Dataset records:
#####

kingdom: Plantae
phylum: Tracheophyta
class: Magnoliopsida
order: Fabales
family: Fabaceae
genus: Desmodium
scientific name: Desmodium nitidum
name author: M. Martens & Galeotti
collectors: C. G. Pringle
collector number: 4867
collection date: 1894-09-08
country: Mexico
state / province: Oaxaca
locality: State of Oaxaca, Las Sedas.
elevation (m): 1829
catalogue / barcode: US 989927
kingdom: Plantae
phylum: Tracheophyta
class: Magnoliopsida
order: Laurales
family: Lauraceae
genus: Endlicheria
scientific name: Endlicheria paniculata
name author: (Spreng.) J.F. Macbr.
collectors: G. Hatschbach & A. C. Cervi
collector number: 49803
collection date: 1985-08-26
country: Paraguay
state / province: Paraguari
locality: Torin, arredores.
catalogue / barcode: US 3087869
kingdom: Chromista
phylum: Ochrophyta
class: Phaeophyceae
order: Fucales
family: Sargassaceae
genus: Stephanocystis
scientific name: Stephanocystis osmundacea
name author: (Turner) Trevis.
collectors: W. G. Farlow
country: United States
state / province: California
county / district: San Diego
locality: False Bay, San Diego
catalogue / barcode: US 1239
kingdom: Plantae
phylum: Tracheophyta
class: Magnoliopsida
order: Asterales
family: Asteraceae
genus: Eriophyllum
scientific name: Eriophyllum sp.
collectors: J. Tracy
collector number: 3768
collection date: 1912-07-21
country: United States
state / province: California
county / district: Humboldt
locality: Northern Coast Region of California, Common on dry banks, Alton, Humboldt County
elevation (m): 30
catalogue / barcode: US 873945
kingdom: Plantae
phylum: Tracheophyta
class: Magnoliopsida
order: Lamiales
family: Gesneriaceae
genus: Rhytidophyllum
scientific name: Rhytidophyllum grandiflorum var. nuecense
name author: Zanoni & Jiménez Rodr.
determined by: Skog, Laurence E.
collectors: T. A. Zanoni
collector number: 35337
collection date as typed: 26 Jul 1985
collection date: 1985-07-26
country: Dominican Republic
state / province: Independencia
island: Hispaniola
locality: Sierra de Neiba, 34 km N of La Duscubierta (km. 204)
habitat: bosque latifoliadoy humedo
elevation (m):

#####

**WHAT IS EXPECTED**. Lay out every line of the material above as a numbered list, omitting any blank lines.

**FINISHED EXERCISE**.
1. kingdom: Plantae
2. phylum: Tracheophyta
3. class: Magnoliopsida
4. order: Fabales
5. family: Fabaceae
6. genus: Desmodium
7. scientific name: Desmodium nitidum
8. name author: M. Martens & Galeotti
9. collectors: C. G. Pringle
10. collector number: 4867
11. collection date: 1894-09-08
12. country: Mexico
13. state / province: Oaxaca
14. locality: State of Oaxaca, Las Sedas.
15. elevation (m): 1829
16. catalogue / barcode: US 989927
17. kingdom: Plantae
18. phylum: Tracheophyta
19. class: Magnoliopsida
20. order: Laurales
21. family: Lauraceae
22. genus: Endlicheria
23. scientific name: Endlicheria paniculata
24. name author: (Spreng.) J.F. Macbr.
25. collectors: G. Hatschbach & A. C. Cervi
26. collector number: 49803
27. collection date: 1985-08-26
28. country: Paraguay
29. state / province: Paraguari
30. locality: Torin, arredores.
31. catalogue / barcode: US 3087869
32. kingdom: Chromista
33. phylum: Ochrophyta
34. class: Phaeophyceae
35. order: Fucales
36. family: Sargassaceae
37. genus: Stephanocystis
38. scientific name: Stephanocystis osmundacea
39. name author: (Turner) Trevis.
40. collectors: W. G. Farlow
41. country: United States
42. state / province: California
43. county / district: San Diego
44. locality: False Bay, San Diego
45. catalogue / barcode: US 1239
46. kingdom: Plantae
47. phylum: Tracheophyta
48. class: Magnoliopsida
49. order: Asterales
50. family: Asteraceae
51. genus: Eriophyllum
52. scientific name: Eriophyllum sp.
53. collectors: J. Tracy
54. collector number: 3768
55. collection date: 1912-07-21
56. country: United States
57. state / province: California
58. county / district: Humboldt
59. locality: Northern Coast Region of California, Common on dry banks, Alton, Humboldt County
60. elevation (m): 30
61. catalogue / barcode: US 873945
62. kingdom: Plantae
63. phylum: Tracheophyta
64. class: Magnoliopsida
65. order: Lamiales
66. family: Gesneriaceae
67. genus: Rhytidophyllum
68. scientific name: Rhytidophyllum grandiflorum var. nuecense
69. name author: Zanoni & Jiménez Rodr.
70. determined by: Skog, Laurence E.
71. collectors: T. A. Zanoni
72. collector number: 35337
73. collection date as typed: 26 Jul 1985
74. collection date: 1985-07-26
75. country: Dominican Republic
76. state / province: Independencia
77. island: Hispaniola
78. locality: Sierra de Neiba, 34 km N of La Duscubierta (km. 204)
79. habitat: bosque latifoliadoy humedo
80. elevation (m):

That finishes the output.